Onlar; 4,5 milyon dolar derdine düşmüşken, vatandaş 4,5 liralık sebze alabilmenin derdindeydi.
Onlar; villa, köşk, şato peşine düşmüşken, vatandaş kiralık ev arıyordu.
Onlar; helikopterle cirit atarken, vatandaş otobüse, metrobüse yetişmek için koşarken birbirine fark atıyordu.
Onlar; Suriye, Filistin vb. ülkelerdeki yoksullara sandık sandık yardım ederken, vatandaş açlıktan ölüyordu.
Hastanede mahsur kalıyordu.
Aç kalmamak için genç kızlar bedenlerini ya satıyor ya da satmak zorunda kalıyorlardı.
Onlar; müslüman ülkelerde yaşayanların iffetinin peşine düşmüşken okul çağında gelinlerimiz oluveriyordu.
Onlar; hırsızlığı tescilli politikacıları belediye başkanı, milletvekili ya da danışman yaparken, ölmemek için iki ekmek çalan çocuklar 14 yıl hapis cezası alıyorlardı.
Onlar; parkı bahçeyi yerle bir edip residence veya avm yapma peşindeyken, vatandaş can veriyordu.
Gözünü kaybediyordu.

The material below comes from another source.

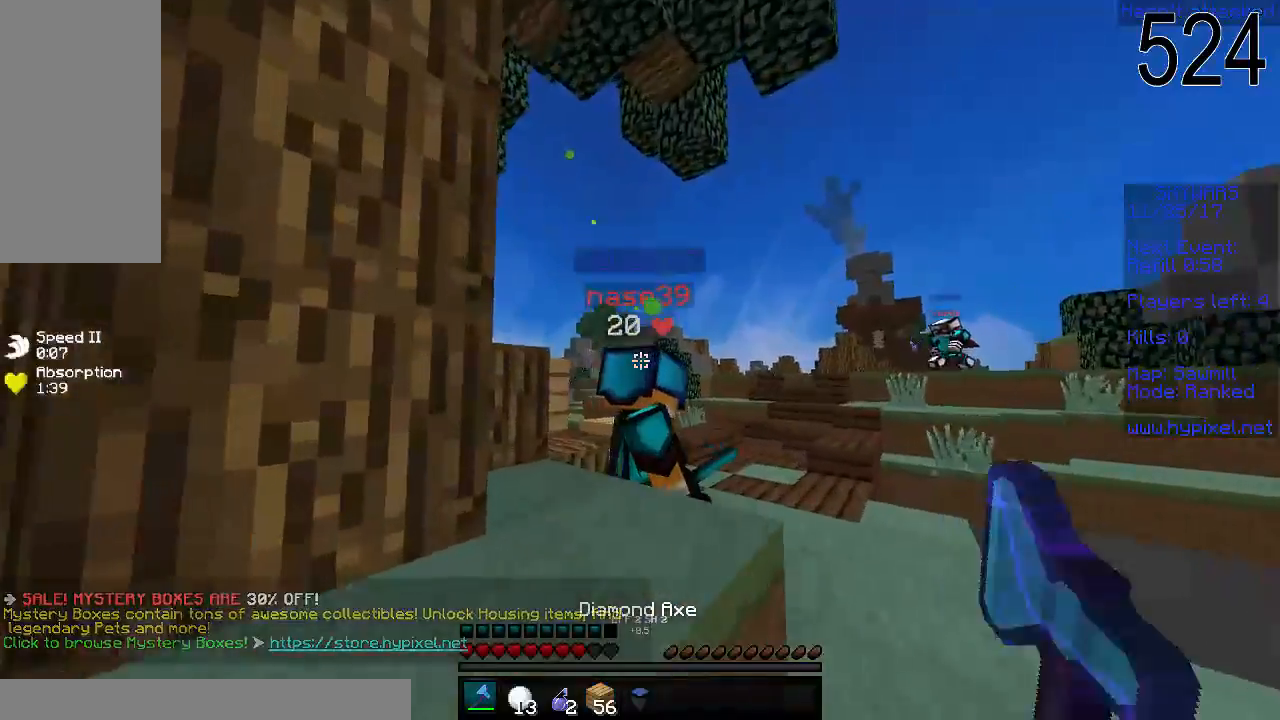
{"keys": ["a", "space", "w"], "mouse": [], "events": [[17, "mouse_left", "up"], [67, "a", "up"], [67, "mouse_left", "down"], [167, "mouse_left", "up"], [267, "a", "down"], [467, "space", "down"]]}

Başının yarısını kaybediyordu.
Umudunu kaybediyordu.
Gençliğini kaybediyordu.
Onlar; tüm dünyada aranan terör finansörü için hastane kapatırken, vatandaş evladının cesedini bir çuvala koyup sırtında taşıyordu.

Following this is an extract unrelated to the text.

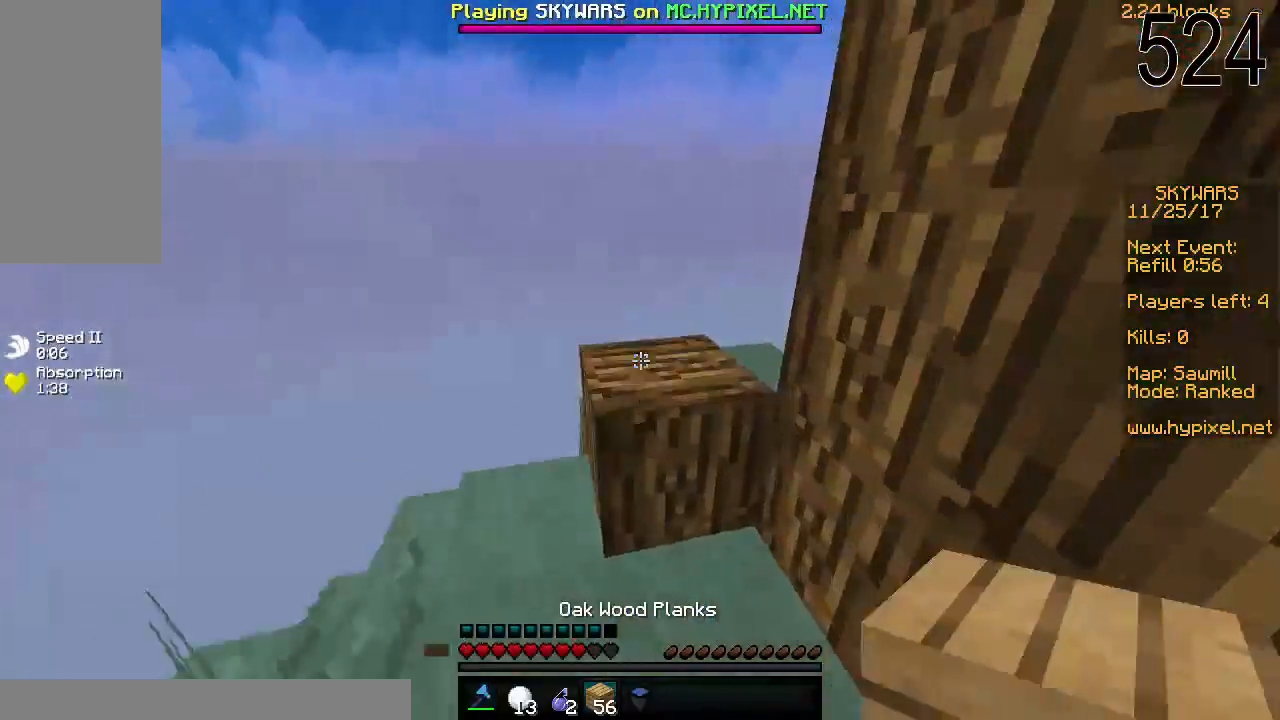
{"keys": ["a", "w"], "mouse": [], "events": [[117, "a", "up"], [217, "a", "down"], [217, "space", "up"]]}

Onlar; milyon avroları taşımaktan yorulurken, vatandaş bedava dağıtılan kömürü, makarnayı taşımaktan yoruluyordu.
Günde 3 lira otobüs parası vermemek için yürümekten yoruluyordu.
Bir kilo soğanı elli kuruş daha ucuza alabilmek için pazar pazar gezmekten yoruluyordu.
Onlar; saraylarda düğün dernek yaparken, vatandaş kızını başlık parasına satıyordu.
Onlar; gemi, konut, avm işlerine girişirken, vatandaş tazminatını alamadan işten kovuluyordu.
Onlar; kendi aralarında milyonlarca lira borç alıp verirken, vatandaş kredi kartıyla, kredi kartı borcu ödüyordu.
Çocuk bezini taksitlendiriyordu.
Mahalledeki her bakkala borç yapıyordu.
Onlar; ölmemek için onlarca korumayla dolaşırken, vatandaş sessiz ve yalnız ölüyordu.
Ha yanlış anlamayın. Bu yapılanlardan memnun olan vatandaşlar var hala.
Zaten bu vatandaşlar var oldukları için “ONLAR” da var.